The Financial Reporting Council published its new UK Corporate Governance Code on 22 January 2024 (available here).
The new Code replaces the current 2018 iteration of the Code and applies to companies listed on the Main Securities Market of Euronext Dublin and companies with a premium listing on the London Stock Exchange, regardless of where they are incorporated. The new Code continues to operate the “comply or explain” regime, giving the board the flexibility to deviate from the Code once they provide a “cogent and justified” explanation for doing so.
The main changes to the Code are as follows:
Audit, Risk and Internal Control
- Principle O now not only requires companies to establish effective risk management and internal control frameworks, but also to maintain the effectiveness of such frameworks.
- A new Provision 29 requires the board to carry out a review of the effectiveness of the company’s risk management and internal control framework and to include in the company’s annual report:
- a description of how the board has monitored and reviewed the effectiveness of the framework;
- a declaration of the effectiveness of the material controls as at the balance sheet date; and
- a description of any material controls which have not operated effectively and the action taken (or proposed) to improve them.
Board Leadership and Company Purpose
- A new Principle C has been introduced to require companies’ governance reporting to focus on board decisions and their outcomes in the context of the company’s strategy and objectives.
- Provision 2 has been broadened to include that boards should not only assess and monitor culture, but also how the desired culture has been embedded within their company.
Composition, Succession and Evaluation
- Principle J has been altered so that diversity, inclusion and equal opportunities are still promoted but without referencing specific groups, reflecting that these policies can be wide ranging.
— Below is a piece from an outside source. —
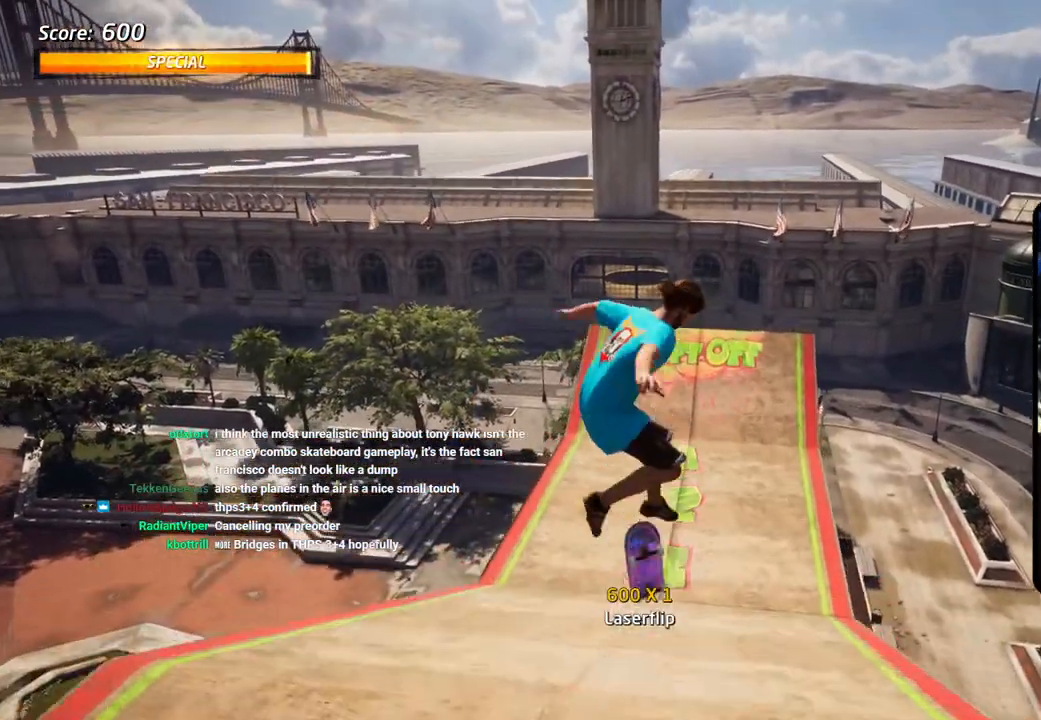
{"dt_ms": 500, "buttons": ["CROSS", "DPAD_DOWN"], "left_stick": "center", "right_stick": "center", "events": [[33, "SQUARE", "down"], [217, "SQUARE", "up"], [250, "DPAD_UP", "down"], [333, "CROSS", "down"], [350, "DPAD_UP", "up"], [433, "DPAD_DOWN", "down"]]}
- Provision 23 has been amended to acknowledge that companies may have extra initiatives in place alongside their diversity and inclusion policy.
- Provision 37 has been amended to ask that directors’ contracts and other agreements which cover director remuneration should include malus and clawback provisions.
- A new Provision 38 asks that companies include a description of their malus and clawback provisions in their annual report. Provision 40 which detailed effective remuneration policy has been removed.
Guidance and Timeline
The FRC published guidance to the new Code on 29 January 2024 (available here), which provides advice and further examples of good practice with the FCR emphasising that the guidance is not an extension of the Code. The new Code will come into effect for financial years commencing on or after on 1 January 2025, except for Provision 29 which will come into effect a year later, on 1 January 2026.